Those monster machines are scary, both to normal farmers that cannot afford them, and to the millions of poor migrant labourers that pick the fruit today.
But after questioning 500 fruit experts, the prospects of many multi-million dollars fruit-picking robots seem uncertain: a device costing U$D 3 per tree can replace them. 46% of responders said the little device could replace the expensive robots. 38% were undecided, 12% favoured the natural, human hand labour and 4%, who happened to be working in software for the fruit-picking robots, said the robots were better.
Approaches to mechanical fruit collection
Lets take a look at the contenders.
On the expensive range of the field, Carnegie-Mellon Robotics Institute and Japanese researchers have been developing immense machines with a few dozens of eyes and thousands of robotic arms with hands and fingers. These robots locate the mature fruit, take them delicately with their fingers, spend a few seconds deciding whether the fruit is mature and deposit it in a basket.
An important part of these robots is the software that allows the robots to tell a mature from a still green apple. Or pear, or peach, because each different fruit poses a different challenge. Those expensive machines need to be very fast, because Nature does not give us much time to collect ripe fruit, and when you rent a monster like that you pay monstruous bills.
The most common aproach to automated fruit picking is the tree shaker. Shakers are very aggresive approach to fruit picking, because they apply a lot of energy to trunks to produce a good crop. That energy is expensive in terms of fuel and also damages the bark, trunk, branches and roots. Software is also an important part of these type of fruit picker.
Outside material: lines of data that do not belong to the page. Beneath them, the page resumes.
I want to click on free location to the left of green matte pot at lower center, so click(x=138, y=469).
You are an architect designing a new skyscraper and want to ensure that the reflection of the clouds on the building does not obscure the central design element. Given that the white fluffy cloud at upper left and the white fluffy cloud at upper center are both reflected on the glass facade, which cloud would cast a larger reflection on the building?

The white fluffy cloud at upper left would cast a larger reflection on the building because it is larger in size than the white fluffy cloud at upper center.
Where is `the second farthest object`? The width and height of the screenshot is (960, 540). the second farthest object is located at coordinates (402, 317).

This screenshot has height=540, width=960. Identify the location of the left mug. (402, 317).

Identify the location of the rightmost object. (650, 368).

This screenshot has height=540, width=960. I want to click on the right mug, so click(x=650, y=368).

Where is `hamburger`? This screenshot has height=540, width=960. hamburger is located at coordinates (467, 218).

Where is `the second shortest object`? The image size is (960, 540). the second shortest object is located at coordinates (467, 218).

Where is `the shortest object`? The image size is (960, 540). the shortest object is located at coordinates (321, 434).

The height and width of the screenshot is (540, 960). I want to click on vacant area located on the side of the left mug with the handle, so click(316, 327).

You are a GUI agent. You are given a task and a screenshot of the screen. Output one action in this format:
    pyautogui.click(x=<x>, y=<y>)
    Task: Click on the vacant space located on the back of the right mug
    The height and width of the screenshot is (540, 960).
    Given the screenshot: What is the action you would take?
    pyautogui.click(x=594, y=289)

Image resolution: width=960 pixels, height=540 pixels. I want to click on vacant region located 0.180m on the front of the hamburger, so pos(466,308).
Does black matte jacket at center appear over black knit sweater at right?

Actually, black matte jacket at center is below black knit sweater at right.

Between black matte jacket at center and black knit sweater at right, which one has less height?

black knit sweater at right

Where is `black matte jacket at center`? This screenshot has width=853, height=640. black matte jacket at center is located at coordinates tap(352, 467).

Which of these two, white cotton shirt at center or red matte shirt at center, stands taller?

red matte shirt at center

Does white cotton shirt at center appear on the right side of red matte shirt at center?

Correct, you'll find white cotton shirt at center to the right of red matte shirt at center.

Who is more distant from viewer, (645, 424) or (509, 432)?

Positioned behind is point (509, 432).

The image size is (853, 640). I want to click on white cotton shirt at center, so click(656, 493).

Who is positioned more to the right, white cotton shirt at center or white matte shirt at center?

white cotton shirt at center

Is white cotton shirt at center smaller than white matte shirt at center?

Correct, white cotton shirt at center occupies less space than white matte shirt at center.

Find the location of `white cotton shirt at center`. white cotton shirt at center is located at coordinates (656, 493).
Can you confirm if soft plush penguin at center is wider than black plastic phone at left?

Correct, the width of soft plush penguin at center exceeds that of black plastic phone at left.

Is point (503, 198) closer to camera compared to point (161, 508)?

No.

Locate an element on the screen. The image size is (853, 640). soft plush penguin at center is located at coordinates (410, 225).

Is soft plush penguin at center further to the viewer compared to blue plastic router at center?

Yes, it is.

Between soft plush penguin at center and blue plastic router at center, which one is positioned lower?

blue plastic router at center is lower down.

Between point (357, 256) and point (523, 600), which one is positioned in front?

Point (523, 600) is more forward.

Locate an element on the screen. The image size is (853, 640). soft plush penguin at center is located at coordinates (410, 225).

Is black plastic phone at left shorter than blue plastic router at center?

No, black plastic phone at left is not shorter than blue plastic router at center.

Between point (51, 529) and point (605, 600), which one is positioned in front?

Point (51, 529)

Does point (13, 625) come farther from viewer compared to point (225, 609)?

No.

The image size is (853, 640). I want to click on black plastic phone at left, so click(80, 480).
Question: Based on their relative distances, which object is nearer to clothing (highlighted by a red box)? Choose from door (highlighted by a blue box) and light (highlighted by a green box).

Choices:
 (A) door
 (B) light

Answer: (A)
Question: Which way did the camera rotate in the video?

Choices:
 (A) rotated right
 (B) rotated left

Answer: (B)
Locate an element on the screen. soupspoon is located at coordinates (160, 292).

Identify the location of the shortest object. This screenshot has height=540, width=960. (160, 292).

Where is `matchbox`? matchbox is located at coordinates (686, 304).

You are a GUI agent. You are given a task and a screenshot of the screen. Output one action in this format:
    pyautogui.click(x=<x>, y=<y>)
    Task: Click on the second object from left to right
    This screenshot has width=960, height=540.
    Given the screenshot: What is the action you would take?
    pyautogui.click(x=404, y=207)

There is a software that evaluates each tree and decides how much energy (wave amplitude and frequency) needs to be applied for optimal collection and minimal damage.
The third approach is "combing", a system that also requires precision, large number of combing arms, sincronization, amplitude of movement and artificial intelligence to locate the combs near the branches and move them.
The fourth approach would be "beating", using robotic arms to impact the branches and dettach fruits. Some machines combine shaking and beating. Of course, it is the most damaging method and only applies to nuts and fruits intended for juice or other processing.
This video of a Colossus 26-ton olive picker robot is a sample of how a brute-force approach is applied to a seemingly simple task: http://www.youtube.com/watch?v=lxS7s3BzIUk&noredirect=1 . Similarly, this is a monstruous olive picker:
Simple is better.
The existence of some many expensive and complex approaches to fruit picking is a sign of no clear cut winner. For that reason, a most simple solution by a non-fruit scientist is winning adepts: The Bendable Tree Project.
This diagram shows the principle:
A wooden press forces the tree to develop a narrowing that allows easy shaking.
The method efficacy is now being confirmed by scientists at the University of Buenos Aires, School of Agronomy.